This week in Parashat Sh’mot, God appears to Moses in the burning bush and demands that he see Pharaoh and free the Israelites from Egypt. Naturally, Moses’s response to this otherworldly and unexpected instruction is “Who am I that I should go?” (Exodus 3:11). Who wouldn’t respond with: “Why me?” or “Are you sure that I’m the right person?” or “I don’t know if I’m exactly qualified for this position.”
Now that we are starting a new calendar year, it is the perfect time for some resolutions: to eradicate self-doubt and acknowledge our greatness, accept new challenges and take on responsibility, and do the best we can with the power we have been given in this life.

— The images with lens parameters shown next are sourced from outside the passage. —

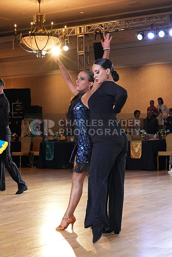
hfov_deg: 18.9
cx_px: 86
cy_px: 128
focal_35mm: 72
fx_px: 516
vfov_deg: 28.1
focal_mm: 48
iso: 5000
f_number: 7.1
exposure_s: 1/200
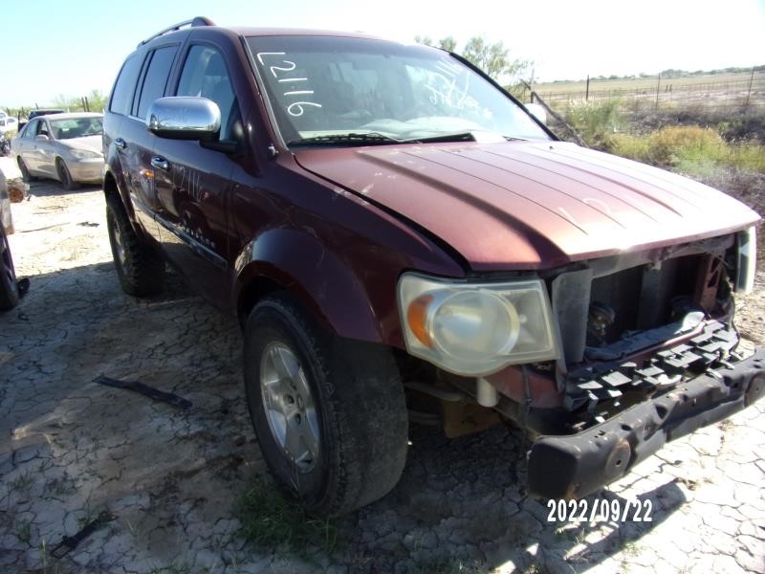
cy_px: 287
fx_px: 530
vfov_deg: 56.8
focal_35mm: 24
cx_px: 382
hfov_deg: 71.6
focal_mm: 4.3
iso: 80
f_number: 3.3
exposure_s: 1/480
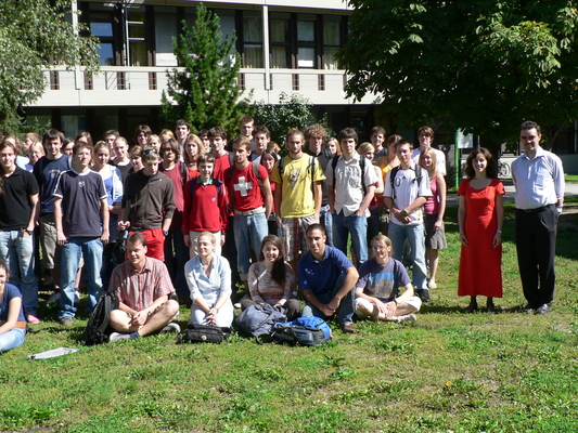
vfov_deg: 32.9
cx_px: 289
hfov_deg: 42.9
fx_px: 735
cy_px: 216
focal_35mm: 44
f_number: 4
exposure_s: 1/320
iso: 80
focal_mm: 7.4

Rabbi and commentator Hezekiah ben Manoah translates this excerpt from Exodus as Moses asking “what distinguishes me?” Instead of asking what makes us qualified, know we would not have been asked if someone did not see something in us that we may not see ourselves. It is easy to get bogged down by our own negativity bias, the easily incessant nature and power of negative self-talk. Let us flip the switch this year, combating unfounded self-critique and affirming the fantastic qualities we all bring to the table. Step up to the plate this year knowing that each and every one of us—including ourselves—is deserving, for we are miraculous, resilient, intelligent, and talented.

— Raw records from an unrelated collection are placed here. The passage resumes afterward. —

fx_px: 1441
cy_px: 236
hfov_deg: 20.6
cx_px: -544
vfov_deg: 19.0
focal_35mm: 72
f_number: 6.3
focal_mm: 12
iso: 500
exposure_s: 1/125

As we work to finally see ourselves in the way others look up to our successes and talents, we shall accept responsibility and take on new challenges. The unknown or the possibility of failure may remain scary—this is a natural instinct—but let us fall back on our impressive strengths this year and remember that we can and we will always be okay. When Moses asked, “why me?” God responded with “I will be with you” (Exodus 3:12). While we may not be able to get verbal reassurance from God like Moses did, we carry with us an inspiring and reassuring history of strong, capable Jewish women—of which we are also a part. Success may not come easily or be guaranteed, but by taking on more responsibility, accepting positions of leadership, and carrying on despite the challenges ahead, we will grow into ourselves, expand the knowledge and skills we already have, and learn from any potential failure. This year, let’s remember that we are up to the task; and not only are we up to it, but we are also incredibly capable of tackling the unknown.
As we fully embrace our greatness and capacity for responsibility, let us do our best and bring more good into the world this year. In Parashat Sh’mot, Moses was ushered and encouraged to change the course of history by “go[ing] to Pharaoh and free[ing] the Israelites from Egypt” (Exodus 3:11). Many Jewish women in history have used their talents and influence to bring good to their sisters and the world around them:
- Emma Goldman - an activist and organizer who rallied for freedom, birth control, and education
- Bella Abzug - a leader of the women’s rights movement in the 1970s who helped to pass the Equal Rights Amendment
- Emma Lazarus - whose outstanding ability with words fought for justice and became engraved on the Statue of Liberty
- Ruth Bader Ginsburg - former Associate Justice of the Supreme Court, who never stopped fighting for equality and women’s rights
- Hedy Lamarr - who not only advocated for female sexual empowerment but was also a multi-talented, genius inventor
- Hannah Szenes - she helped to evacuate Jews from Hungary during the Holocaust
One day, our names and the names of our sisters may be remembered among those of which we have heard their legacy. Hannah Szenes once said: “There are stars whose radiance is visible on Earth though they have long been extinct. There are people whose brilliance continues to light the world even though they are no longer among the living . . . They light the way for humankind.” If we have not done so already, let’s spend this year becoming as radiant as those stars and as brilliant as those we remember. Let’s find confidence in ourselves, supported by the history that precedes us and the world we will leave for those we love. Let’s seek opportunities to bring good into the world and light the way for others.
While we embark on this year of assuredness, confidence, and responsibility, may we remember the words of activist Gloria Steinem: “Any woman who chooses to behave like a full human being should be warned that the armies of the status quo will treat her as something of a dirty joke. That’s their natural and first weapon. She will need her sisterhood.” As Women of Reform Judaism, may we remember to support one another as we invest in ourselves. Let us encourage each other to behave like full human beings and be emboldened to be our full selves this year.